- [PROBLEM DESCRIPTION]
Repeat the listing unchanged, from its first line through the line that contains "locality: Arroyo del", with both of those lines included.

- [RECORDS TO USE]
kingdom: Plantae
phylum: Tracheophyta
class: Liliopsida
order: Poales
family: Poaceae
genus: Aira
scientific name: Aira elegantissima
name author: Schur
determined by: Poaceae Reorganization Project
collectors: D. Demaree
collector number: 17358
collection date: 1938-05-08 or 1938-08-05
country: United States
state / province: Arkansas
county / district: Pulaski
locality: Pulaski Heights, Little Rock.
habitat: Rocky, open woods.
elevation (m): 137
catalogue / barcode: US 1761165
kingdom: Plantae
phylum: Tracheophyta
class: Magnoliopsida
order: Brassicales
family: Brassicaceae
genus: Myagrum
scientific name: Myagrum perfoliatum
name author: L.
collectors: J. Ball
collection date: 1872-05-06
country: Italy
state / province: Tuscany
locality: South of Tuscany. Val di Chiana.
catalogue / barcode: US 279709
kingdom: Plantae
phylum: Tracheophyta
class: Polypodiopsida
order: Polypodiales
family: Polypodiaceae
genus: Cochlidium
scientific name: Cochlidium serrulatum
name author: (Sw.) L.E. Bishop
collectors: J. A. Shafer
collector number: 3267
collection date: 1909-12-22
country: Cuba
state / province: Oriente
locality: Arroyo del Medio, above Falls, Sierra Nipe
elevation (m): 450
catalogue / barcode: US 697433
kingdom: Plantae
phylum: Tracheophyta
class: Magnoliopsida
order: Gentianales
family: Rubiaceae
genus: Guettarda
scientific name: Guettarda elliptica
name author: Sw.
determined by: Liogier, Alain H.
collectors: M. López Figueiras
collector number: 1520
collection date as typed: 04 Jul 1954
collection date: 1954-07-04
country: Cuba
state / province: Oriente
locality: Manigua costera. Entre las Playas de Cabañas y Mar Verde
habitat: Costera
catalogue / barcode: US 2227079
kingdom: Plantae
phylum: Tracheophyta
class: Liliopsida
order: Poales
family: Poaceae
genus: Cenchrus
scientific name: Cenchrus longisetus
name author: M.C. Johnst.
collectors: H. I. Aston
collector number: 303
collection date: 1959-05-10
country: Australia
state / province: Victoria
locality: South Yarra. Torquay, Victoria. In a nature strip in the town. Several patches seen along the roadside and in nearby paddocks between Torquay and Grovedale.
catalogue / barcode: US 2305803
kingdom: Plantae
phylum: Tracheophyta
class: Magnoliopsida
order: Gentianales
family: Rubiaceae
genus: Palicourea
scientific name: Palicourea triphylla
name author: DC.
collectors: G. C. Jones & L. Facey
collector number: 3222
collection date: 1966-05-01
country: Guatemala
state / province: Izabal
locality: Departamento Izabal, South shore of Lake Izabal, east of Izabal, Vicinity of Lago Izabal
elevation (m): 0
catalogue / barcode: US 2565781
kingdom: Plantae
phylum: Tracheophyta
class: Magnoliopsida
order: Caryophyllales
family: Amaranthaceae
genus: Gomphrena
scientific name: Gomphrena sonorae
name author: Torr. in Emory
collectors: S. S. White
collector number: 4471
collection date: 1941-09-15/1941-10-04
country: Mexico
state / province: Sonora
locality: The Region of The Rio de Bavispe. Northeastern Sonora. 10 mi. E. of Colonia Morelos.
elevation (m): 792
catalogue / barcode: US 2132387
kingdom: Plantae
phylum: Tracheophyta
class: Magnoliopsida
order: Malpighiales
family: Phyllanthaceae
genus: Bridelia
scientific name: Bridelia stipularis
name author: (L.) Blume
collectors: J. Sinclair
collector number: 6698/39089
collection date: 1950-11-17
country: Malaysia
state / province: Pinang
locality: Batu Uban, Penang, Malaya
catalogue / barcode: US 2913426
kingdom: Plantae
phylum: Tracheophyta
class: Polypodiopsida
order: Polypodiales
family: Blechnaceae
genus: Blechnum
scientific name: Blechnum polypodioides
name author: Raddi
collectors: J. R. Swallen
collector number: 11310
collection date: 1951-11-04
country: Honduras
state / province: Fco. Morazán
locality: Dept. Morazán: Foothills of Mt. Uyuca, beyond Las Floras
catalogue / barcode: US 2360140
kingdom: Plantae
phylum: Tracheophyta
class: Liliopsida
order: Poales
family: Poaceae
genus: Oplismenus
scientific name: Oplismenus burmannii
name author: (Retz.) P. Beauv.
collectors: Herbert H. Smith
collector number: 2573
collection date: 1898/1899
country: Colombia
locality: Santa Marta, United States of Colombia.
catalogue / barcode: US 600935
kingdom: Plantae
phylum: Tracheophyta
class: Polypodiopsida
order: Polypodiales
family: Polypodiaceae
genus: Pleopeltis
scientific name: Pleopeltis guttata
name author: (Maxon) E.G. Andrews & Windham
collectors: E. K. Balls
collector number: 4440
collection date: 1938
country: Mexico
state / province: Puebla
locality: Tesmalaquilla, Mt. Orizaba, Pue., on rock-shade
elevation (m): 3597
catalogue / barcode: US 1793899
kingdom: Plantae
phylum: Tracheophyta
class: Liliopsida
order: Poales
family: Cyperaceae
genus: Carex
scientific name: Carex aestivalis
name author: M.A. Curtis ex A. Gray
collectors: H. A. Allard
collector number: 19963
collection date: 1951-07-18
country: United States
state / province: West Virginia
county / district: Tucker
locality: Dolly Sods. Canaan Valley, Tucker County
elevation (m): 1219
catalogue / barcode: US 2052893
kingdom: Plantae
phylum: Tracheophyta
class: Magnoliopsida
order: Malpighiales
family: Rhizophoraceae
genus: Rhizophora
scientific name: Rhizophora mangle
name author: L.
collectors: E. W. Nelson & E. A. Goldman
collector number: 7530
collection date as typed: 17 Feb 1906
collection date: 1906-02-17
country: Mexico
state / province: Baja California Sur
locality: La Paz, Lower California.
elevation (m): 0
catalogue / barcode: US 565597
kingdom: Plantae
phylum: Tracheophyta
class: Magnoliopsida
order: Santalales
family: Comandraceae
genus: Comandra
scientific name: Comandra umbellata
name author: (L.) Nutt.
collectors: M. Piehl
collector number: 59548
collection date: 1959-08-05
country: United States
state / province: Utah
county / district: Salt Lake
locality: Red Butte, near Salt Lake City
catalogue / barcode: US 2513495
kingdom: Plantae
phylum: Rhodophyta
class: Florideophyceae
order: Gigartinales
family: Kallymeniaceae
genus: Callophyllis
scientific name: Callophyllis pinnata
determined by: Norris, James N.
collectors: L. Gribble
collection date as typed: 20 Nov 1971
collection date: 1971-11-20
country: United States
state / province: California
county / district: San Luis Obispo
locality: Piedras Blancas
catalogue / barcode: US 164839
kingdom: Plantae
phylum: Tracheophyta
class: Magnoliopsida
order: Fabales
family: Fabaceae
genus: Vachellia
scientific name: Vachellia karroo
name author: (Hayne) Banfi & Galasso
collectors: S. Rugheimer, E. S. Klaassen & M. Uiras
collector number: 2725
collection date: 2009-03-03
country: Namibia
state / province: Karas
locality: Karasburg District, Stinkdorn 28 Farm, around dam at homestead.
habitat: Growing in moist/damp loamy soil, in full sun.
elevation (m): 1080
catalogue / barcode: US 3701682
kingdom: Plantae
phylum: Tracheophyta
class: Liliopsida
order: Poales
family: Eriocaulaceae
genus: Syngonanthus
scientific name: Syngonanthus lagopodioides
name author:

- [ANSWER IN FULL]
kingdom: Plantae
phylum: Tracheophyta
class: Liliopsida
order: Poales
family: Poaceae
genus: Aira
scientific name: Aira elegantissima
name author: Schur
determined by: Poaceae Reorganization Project
collectors: D. Demaree
collector number: 17358
collection date: 1938-05-08 or 1938-08-05
country: United States
state / province: Arkansas
county / district: Pulaski
locality: Pulaski Heights, Little Rock.
habitat: Rocky, open woods.
elevation (m): 137
catalogue / barcode: US 1761165
kingdom: Plantae
phylum: Tracheophyta
class: Magnoliopsida
order: Brassicales
family: Brassicaceae
genus: Myagrum
scientific name: Myagrum perfoliatum
name author: L.
collectors: J. Ball
collection date: 1872-05-06
country: Italy
state / province: Tuscany
locality: South of Tuscany. Val di Chiana.
catalogue / barcode: US 279709
kingdom: Plantae
phylum: Tracheophyta
class: Polypodiopsida
order: Polypodiales
family: Polypodiaceae
genus: Cochlidium
scientific name: Cochlidium serrulatum
name author: (Sw.) L.E. Bishop
collectors: J. A. Shafer
collector number: 3267
collection date: 1909-12-22
country: Cuba
state / province: Oriente
locality: Arroyo del Medio, above Falls, Sierra Nipe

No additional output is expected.